ASA Under the 2008 Farm Bill, April 1 is the first day of the year that the U.S. Department of Agriculture can tinker with foreign sugar import quotas.
Large food manufacturers have started the full-court press, aggressively lobbying ag officials to increase import levels above the 1.3 million metric tons of sugar that the United States has already committed to import in 2009.
Before making its decision, the USDA now must wrestle with a number of questions: Is the market adequately supplied? Are food manufacturers really struggling? What would happen if imports were increased?
Is the Market Adequately Supplied?
Jack Roney, an economist with the American Sugar Alliance (ASA), says there is no better indicator of supplies than price. Unfortunately for sugar producers, sugar prices are weak.
“Raw sugar prices plummeted by 15 percent from summer to mid-March,” he said, explaining that during that period prices were well below the break-even level.
While raw prices have rebounded slightly in the past week, they are still lower than normal and barely hovering around the break-even point. “Obviously there’s enough sugar,” he said.
Roney also explained that he speaks with sugar producers every day and is unaware of a single case where sugar buyers can’t find enough sugar.
And, things could get worse for sugar growers hoping for higher prices. The USDA recently received word from Mexico that there’s going to be even more Mexican sugar entering the U.S. market this year.
In a Jan. 28 letter, Gerardo Ruiz Mateos, Mexico’s Secretary of the Economy, warned, “[E]xports to the US market are expected to reach around 750,000 to 800,000 ton this year, much higher than [USDA] projections (571,000 tons).”
“I respectfully ask you to consider the new figures provided before allocating any import quotas to third countries,” he concluded.
Are Food Manufacturers Really Struggling?
Industrial sugar buyers have long used financial arguments to urge import increases. An oversupplied market equals lower ingredient costs and higher profits for food companies. But the story of economic woe they’re spinning in Washington doesn’t jive with what they’re telling Wall Street.
The New York Times reported on March 25 that candy companies are nearly recession proof and are turning sweet profits during tough economic times.
“Many big candy makers are reporting rising sales and surprising profits even as manufacturers of other products are struggling to stay afloat,” the paper reported. “Cadbury reported a 30 percent rise in profits for 2008 while Nestle’s profits grew by 10.9 percent, according to public filings.

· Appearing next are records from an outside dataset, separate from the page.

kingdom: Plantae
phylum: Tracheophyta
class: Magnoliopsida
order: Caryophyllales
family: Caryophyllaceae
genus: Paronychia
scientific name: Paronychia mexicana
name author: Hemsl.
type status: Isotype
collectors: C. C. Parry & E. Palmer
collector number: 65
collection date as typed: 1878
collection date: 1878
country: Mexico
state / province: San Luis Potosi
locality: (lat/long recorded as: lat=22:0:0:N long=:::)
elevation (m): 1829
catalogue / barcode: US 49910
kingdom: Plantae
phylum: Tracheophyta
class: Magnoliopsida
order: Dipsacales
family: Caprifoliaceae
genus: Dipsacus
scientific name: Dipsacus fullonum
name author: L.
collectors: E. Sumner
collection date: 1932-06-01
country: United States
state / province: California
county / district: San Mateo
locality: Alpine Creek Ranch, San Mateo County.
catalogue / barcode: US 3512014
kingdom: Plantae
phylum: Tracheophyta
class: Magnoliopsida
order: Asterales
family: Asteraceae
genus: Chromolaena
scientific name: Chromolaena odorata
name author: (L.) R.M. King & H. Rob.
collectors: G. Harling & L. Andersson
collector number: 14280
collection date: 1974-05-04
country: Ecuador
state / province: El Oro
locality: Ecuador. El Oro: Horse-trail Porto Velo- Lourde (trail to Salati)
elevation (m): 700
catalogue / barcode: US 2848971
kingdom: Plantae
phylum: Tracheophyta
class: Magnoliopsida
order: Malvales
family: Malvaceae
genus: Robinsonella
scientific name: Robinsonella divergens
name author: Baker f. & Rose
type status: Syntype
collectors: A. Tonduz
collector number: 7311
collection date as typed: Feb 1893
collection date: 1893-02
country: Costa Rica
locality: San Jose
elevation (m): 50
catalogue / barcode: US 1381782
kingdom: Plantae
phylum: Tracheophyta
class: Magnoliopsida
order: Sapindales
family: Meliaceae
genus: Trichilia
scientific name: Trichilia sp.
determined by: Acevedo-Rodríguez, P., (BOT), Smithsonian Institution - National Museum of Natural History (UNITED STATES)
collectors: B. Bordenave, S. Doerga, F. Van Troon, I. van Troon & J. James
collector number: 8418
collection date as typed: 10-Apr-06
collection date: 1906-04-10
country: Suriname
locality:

Hershey…saw profits jump by 8.5 percent in the fourth quarter.”
This conclusion is consistent with a report released by the National Confectioners Association in 2008, which found: “Not only is confectionery a large product category at $28.2 billion in retail sales, it is a high profit category. Margins average more than 35% for the category.”
What Would Happen if Imports Were Increased?
No one disagrees that food manufacturers would make more money if additional subsidized foreign imports flooded the sugar market, although, Jack Roney of the ASA noted this will not translate to cheaper grocery bills for everyday citizens.
And, he cautions that the economic pressure oversupplies will place on domestic producers could actually harm candy companies in the long run. This is a sentiment echoed by the country’s sugar refiners.
Increasing imports would “jeopardize the ability of U.S. cane sugar refiners and beet processors to meet market needs by weakening an industry already under pressure from rising costs and stagnant prices,” according to a March 31 report by the American Cane Sugar Refiners’ Association.
“Without a vibrant U.S. cane and beet sugar industry, and without cane refiners providing the elasticity to process both domestic and foreign raws, industrial users and consumers would face the three monumental problems of ensuring quality, supply, and stable prices,” that report concluded.
McKeany-Flavell Company, a highly regarded commodity research firm from California, issued a similar warning to food manufacturers in a February study that examined the ramifications of losing the domestic sugar industry.
“Our recommendation: be careful. Significantly greater United States dependence on imported sugar may not guarantee lower sugar pricing over the long term,” the company wrote, while noting the inconsistent quality and delivery issues that would result if America had to depend on foreign sugar.
All the answers the USDA needs are readily available. Sugar producers are hopeful the USDA is paying attention and will leave import levels alone.
As the cane refiners’ report explained: “It is imperative that the Department not act precipitously to increase the quota since sugar, once entered into the U.S., cannot be removed. Conversely, additional imports can always be bled into the system should a genuine need materialize at a later date.”